- **Brief**: What are the lines, word for word, from the line with "X110650Y117300D03*" up to and including the line with "X35718900Y-150019380D01*" in the records below? Omit the pictures.

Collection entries
┌──

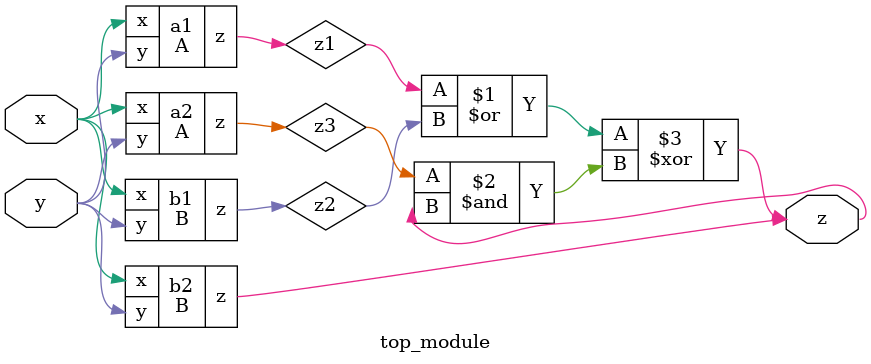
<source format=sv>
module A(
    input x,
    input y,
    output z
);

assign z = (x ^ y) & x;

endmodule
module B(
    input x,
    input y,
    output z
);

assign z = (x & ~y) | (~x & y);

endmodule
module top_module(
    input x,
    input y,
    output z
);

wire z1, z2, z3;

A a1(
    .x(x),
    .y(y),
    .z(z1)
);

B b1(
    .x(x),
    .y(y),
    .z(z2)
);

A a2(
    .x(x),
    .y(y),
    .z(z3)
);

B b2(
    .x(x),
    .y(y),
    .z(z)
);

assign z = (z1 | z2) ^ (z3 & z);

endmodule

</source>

└──
┌──

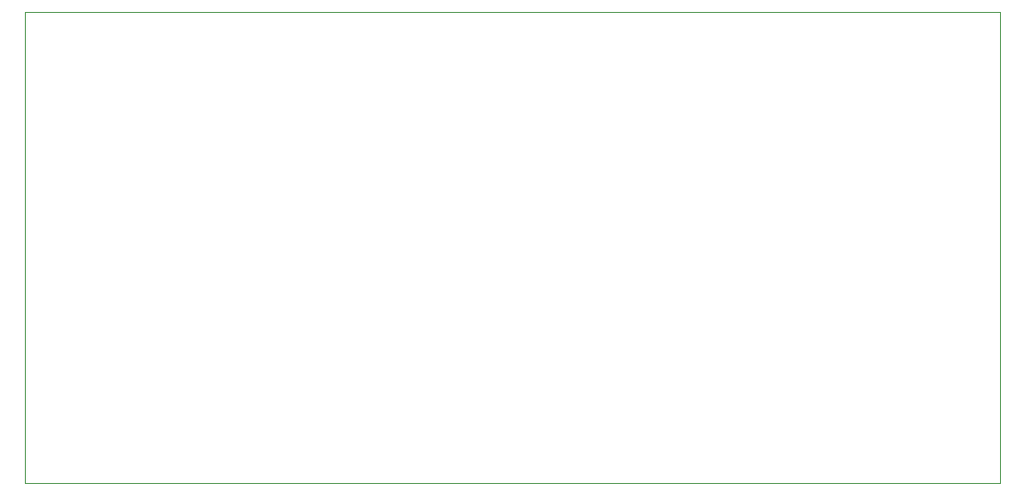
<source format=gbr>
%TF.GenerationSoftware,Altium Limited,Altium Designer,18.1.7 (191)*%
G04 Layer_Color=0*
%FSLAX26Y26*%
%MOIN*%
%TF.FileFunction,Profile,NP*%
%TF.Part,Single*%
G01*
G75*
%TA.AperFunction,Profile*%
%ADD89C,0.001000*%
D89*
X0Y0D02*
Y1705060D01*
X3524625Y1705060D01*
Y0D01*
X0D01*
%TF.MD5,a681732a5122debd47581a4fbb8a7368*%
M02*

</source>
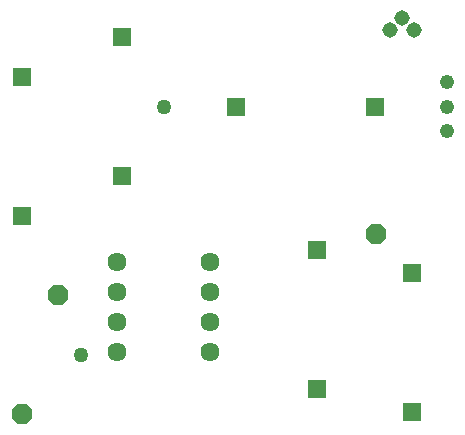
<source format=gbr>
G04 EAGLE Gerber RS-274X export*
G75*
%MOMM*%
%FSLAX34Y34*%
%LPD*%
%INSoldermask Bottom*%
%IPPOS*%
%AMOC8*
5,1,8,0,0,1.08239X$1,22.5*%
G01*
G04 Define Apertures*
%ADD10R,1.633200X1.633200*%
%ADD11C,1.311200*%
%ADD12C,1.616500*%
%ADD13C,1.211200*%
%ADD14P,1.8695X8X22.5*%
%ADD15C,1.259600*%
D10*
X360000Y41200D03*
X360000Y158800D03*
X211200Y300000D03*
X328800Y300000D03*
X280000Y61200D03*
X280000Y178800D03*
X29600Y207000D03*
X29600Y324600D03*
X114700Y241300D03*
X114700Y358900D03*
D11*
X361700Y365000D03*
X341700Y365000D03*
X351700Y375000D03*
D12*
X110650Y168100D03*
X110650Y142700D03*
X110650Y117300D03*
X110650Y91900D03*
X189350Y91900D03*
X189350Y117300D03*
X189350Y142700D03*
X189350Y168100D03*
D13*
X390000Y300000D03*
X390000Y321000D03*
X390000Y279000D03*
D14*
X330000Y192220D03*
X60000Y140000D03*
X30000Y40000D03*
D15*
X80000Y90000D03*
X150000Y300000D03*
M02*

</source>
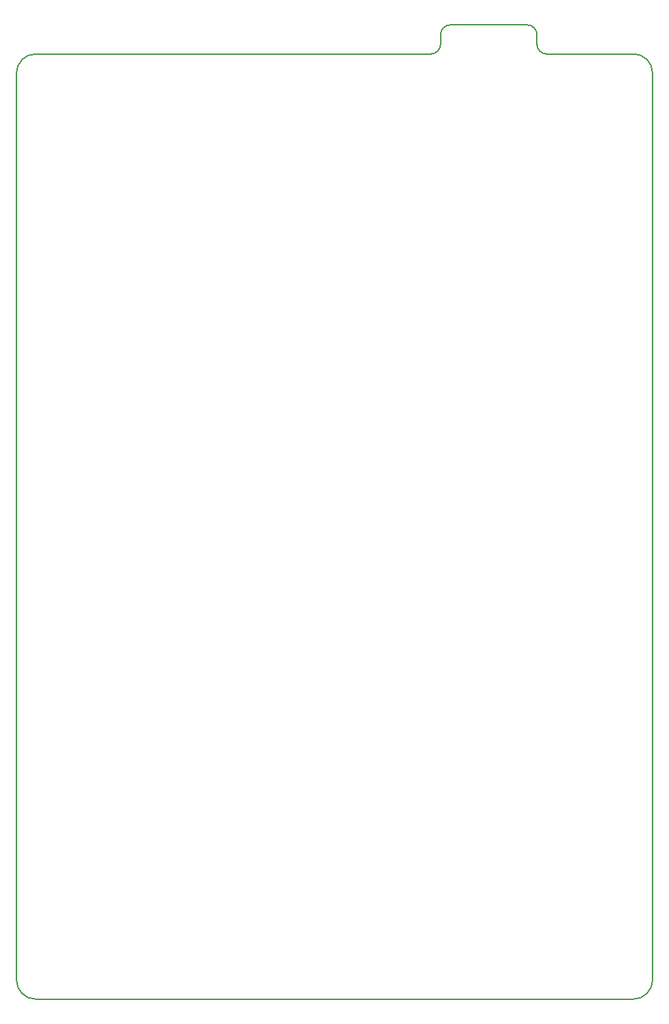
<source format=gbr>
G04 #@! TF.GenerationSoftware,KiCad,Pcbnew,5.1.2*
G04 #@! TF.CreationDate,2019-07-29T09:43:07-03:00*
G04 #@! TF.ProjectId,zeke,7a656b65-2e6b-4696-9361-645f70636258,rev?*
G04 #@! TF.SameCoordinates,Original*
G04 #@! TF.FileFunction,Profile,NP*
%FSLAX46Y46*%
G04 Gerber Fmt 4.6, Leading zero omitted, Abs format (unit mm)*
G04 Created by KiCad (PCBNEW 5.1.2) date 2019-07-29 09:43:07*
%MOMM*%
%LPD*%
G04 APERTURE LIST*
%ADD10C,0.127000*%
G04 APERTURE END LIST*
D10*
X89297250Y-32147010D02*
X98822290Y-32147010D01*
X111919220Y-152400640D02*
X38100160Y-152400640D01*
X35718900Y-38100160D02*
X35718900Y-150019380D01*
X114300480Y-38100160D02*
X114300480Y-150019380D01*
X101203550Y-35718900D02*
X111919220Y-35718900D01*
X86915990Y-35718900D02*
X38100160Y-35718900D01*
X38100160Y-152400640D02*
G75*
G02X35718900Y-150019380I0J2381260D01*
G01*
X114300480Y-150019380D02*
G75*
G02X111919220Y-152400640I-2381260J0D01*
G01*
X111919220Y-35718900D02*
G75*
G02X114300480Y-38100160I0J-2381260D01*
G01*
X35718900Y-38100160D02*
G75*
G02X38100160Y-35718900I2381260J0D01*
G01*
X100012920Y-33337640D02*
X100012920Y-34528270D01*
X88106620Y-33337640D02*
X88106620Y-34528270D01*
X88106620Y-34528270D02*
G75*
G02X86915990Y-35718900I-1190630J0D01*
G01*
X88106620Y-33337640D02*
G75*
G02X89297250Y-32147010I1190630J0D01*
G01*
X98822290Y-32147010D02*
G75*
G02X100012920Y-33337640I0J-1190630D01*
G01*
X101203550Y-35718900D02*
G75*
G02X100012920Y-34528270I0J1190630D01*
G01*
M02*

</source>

└──

- **Exercise result**:
X110650Y117300D03*
X110650Y91900D03*
X189350Y91900D03*
X189350Y117300D03*
X189350Y142700D03*
X189350Y168100D03*
D13*
X390000Y300000D03*
X390000Y321000D03*
X390000Y279000D03*
D14*
X330000Y192220D03*
X60000Y140000D03*
X30000Y40000D03*
D15*
X80000Y90000D03*
X150000Y300000D03*
M02*

</source>
<source format=gbr>
G04 #@! TF.GenerationSoftware,KiCad,Pcbnew,5.1.2*
G04 #@! TF.CreationDate,2019-07-29T09:43:07-03:00*
G04 #@! TF.ProjectId,zeke,7a656b65-2e6b-4696-9361-645f70636258,rev?*
G04 #@! TF.SameCoordinates,Original*
G04 #@! TF.FileFunction,Profile,NP*
%FSLAX46Y46*%
G04 Gerber Fmt 4.6, Leading zero omitted, Abs format (unit mm)*
G04 Created by KiCad (PCBNEW 5.1.2) date 2019-07-29 09:43:07*
%MOMM*%
%LPD*%
G04 APERTURE LIST*
%ADD10C,0.127000*%
G04 APERTURE END LIST*
D10*
X89297250Y-32147010D02*
X98822290Y-32147010D01*
X111919220Y-152400640D02*
X38100160Y-152400640D01*
X35718900Y-38100160D02*
X35718900Y-150019380D01*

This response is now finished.